We know multitasking while driving is not good. Many countries have outlawed driving while talking on a cell phone, but they can't specifically outlaw drinking coffee, putting on make-up or eating a sandwich from the drive-thru.

On the other hand, a much vaunted improvement in the recent iPhone operating system was the multi-tasking feature.

In discerning whether it is good for us or not, I think we need to consider whether we want to look more productive or have a clear and purposeful mind.

A University of London study showed that people distracted by incoming email and phone calls saw a 10-point fall in their IQs. What's the impact of a 10-point drop? The same as losing a night of sleep. More than twice the effect of smoking marijuana.

Doing several things at once is a trick we play on ourselves, thinking we're getting more done. In reality, our productivity goes down by as much as 40%. We don't actually multitask. We switch-task, rapidly shifting from one thing to another, interrupting ourselves unproductively, and losing time in the process.

You might think you're different, that you've done it so much you've become good at it. Practice makes perfect and all that.

But you'd be wrong. Research shows that heavy multi-taskers are less competent at doing several things at once than light multi-taskers. In other words, in contrast to almost everything else in your life, the more you multitask, the worse you are at it. Practice, in this case, works against you.

Multi-tasking is a significant reason why we are witnessing epidemics of rage, believes Dr Alan Keen, a behavioural scientist at Australia’s Central Queensland University.

‘Why are people in large cities more angry?’ he asks. ‘If I’m living in a big city with a busy job and I’m multitasking and I’m a busy parent, all that translates into chemical changes in the brain.’

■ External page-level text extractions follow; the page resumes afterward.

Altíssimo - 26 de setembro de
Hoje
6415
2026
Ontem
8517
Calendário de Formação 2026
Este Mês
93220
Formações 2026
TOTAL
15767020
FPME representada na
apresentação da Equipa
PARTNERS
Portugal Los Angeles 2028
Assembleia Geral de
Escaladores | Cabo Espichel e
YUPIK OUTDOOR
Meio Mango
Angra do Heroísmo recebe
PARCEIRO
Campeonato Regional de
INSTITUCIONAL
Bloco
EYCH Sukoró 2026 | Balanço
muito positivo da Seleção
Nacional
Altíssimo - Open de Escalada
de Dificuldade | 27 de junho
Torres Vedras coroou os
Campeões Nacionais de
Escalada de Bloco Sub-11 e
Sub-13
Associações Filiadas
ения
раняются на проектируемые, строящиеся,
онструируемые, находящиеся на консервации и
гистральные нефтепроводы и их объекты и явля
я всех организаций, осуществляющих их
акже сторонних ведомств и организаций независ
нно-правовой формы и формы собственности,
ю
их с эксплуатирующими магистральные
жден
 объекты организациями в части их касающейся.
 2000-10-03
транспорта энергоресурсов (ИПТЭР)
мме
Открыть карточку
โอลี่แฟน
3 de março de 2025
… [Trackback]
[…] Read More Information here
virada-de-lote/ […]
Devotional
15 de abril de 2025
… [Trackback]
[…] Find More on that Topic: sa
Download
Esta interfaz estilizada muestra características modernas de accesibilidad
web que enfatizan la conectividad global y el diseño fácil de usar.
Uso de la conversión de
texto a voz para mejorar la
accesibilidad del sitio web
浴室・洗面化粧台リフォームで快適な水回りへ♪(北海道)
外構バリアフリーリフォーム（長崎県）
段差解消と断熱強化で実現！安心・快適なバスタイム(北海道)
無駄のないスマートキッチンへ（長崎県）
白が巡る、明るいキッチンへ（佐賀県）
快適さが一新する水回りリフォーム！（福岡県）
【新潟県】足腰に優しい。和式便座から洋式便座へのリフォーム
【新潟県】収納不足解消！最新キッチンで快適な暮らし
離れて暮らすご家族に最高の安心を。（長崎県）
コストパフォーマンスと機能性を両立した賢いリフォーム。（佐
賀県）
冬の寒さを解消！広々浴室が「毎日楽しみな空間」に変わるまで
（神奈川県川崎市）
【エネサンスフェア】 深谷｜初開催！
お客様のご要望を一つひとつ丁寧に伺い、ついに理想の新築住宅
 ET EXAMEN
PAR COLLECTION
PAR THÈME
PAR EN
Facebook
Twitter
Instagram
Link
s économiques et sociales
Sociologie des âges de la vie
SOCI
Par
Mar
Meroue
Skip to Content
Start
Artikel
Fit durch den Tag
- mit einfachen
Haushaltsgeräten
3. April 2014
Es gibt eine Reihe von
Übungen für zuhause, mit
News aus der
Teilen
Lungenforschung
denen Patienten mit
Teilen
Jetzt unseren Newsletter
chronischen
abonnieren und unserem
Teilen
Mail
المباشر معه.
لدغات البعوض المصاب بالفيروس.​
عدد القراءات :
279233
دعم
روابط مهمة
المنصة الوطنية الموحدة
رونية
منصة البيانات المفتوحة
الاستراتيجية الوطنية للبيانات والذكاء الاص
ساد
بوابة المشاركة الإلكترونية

For an understanding of what must have been going on in my brain when I was trying to watch an Indianapolis Colts NFL football game on Monday via two different internet streams and a radio stream at the same time, see this highly academic study on Cognitive Control. You will NOT be able to multi-task while reading it!

And spiritually speaking, how can we be fully present with those we love when we are only listening with a few brain cells and doing 17 other things t the same time?
In the midst of day to day responsibilities, Christine Valters at Abbey of the Arts, suggests being as fully present as you can to the task at hand. When you're in work-mode be fully mindful to it as you engage it. Do only one thing at a time. Multitasking only serves to increase anxiety. Quoted from In The Life of a Busy Woman

MEDITATE. Brain scans of non-religious Westerners who meditate show they have increased development in regions associated with memory and attention. U.S. research shows meditation makes brains more efficient at paying attention, so there is brain power spare when doing two tasks at once.